### DOCUMENT SEGMENT
This Flying Fish (Emblem 25)

Edited by Whitney Sperrazza

Emblem 25 is a Royalist polemic—a strong written argument against a group of people—but we don’t know it until the poem’s concluding lines. Like many of Pulter’s emblems, the poem begins by drawing the reader’s attention to specific situations in the natural world. This Royalist emblem poem meditates on two creatures. First, a “flying fish” fights for her life, diving in and out of the sea as she tries to avoid predators in both the air and water. Pulter’s second example is a wounded “hart” (a red deer), “oppressed” by hunting dogs and vulnerable to human predators. Finally, in line 15, the poem’s political objectives come into focus as Pulter turns to her main subject: the betrayal of Charles I by the Scottish army in 1647, a key event in the English Civil Wars (1642–1651).

Before turning to the highly charged language of the poem’s closing lines, it is useful to consider how Pulter frames her political argument. Importantly, this is a poem, not a formal political tract or pamphlet—the kind of short, cheap vernacular work usually printed in quarto that intervened explicitly in ongoing public and political debate. The pamphlet in particular was an important political tool during the English Civil Wars, and both Royalists and Parliamentarians wielded the genre to cultivate public sympathy. While pamphleteers employed a range of rhetorical and literary figures to persuade, their arguments tended to be straightforward and plainly stated.1 In contrast, Pulter’s poem relies on literary form to do its political work.

### Extracted records
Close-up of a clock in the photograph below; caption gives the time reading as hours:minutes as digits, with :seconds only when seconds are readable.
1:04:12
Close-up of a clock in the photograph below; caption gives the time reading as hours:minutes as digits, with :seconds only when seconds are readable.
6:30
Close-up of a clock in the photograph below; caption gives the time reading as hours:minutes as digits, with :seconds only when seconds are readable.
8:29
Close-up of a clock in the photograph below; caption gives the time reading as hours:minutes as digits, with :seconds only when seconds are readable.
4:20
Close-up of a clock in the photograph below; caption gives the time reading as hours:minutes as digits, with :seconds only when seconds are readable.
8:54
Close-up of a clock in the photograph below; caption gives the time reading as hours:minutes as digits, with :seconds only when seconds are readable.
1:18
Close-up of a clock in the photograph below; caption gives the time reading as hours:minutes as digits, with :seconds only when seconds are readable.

### JOBS
1. List every year that appears in the commentary on Pulter's Emblem 25.
2. Which group betrayed Charles I, according to the commentary on Emblem 25?
3. Please pick up the commentary on Pulter's Emblem 25 where it stops and carry it on.

### TASK ANSWERS
1. 1647, 1642, 1651

2. The Scottish army.

3.
The poem unfolds as an accumulation of examples, not unlike Upon the Death of My Dear and Lovely Daughter, Jane Pulter10, which employs some of the same imagery to emphasize Jane’s vulnerability. Here in Emblem 25, Pulter introduces her linked examples with the echoing chorus “so have I seen” (line 11) and “so have I known” (line 15). She coaxes her readers along with examples that, at first, seem distant from human events, but gradually give way to a vehement political stance. Her creaturely examples rely on the striking visual language we find across her emblem poems: her “flying fish” has “shining wings,” and she “springs” and “dives” in the “swelling” and “frothy” sea (lines 1-6). Pulter’s alliteration draws our attention to the creature’s vulnerability. Her “helpless, harmless” fish is pursued by “hungry hawks” and “whales” that “watch” (lines 7-8). She also manipulates gender pronouns throughout the poem in service of her political argument. Both flying fish and wounded hart are given female pronouns (she/her), even though the term “hart” was most commonly used to refer to the male stag red deer. When Pulter then uses male pronouns (he/him) to refer to Charles I, the female pronouns haunt the second half of the poem. Pulter counts Charles among the “helpless,” “harmless,” “guitless” female creatures of the poem’s first half, amplifying his vulnerability within the context of this poem (“everywhere enclosed” by his “foes”).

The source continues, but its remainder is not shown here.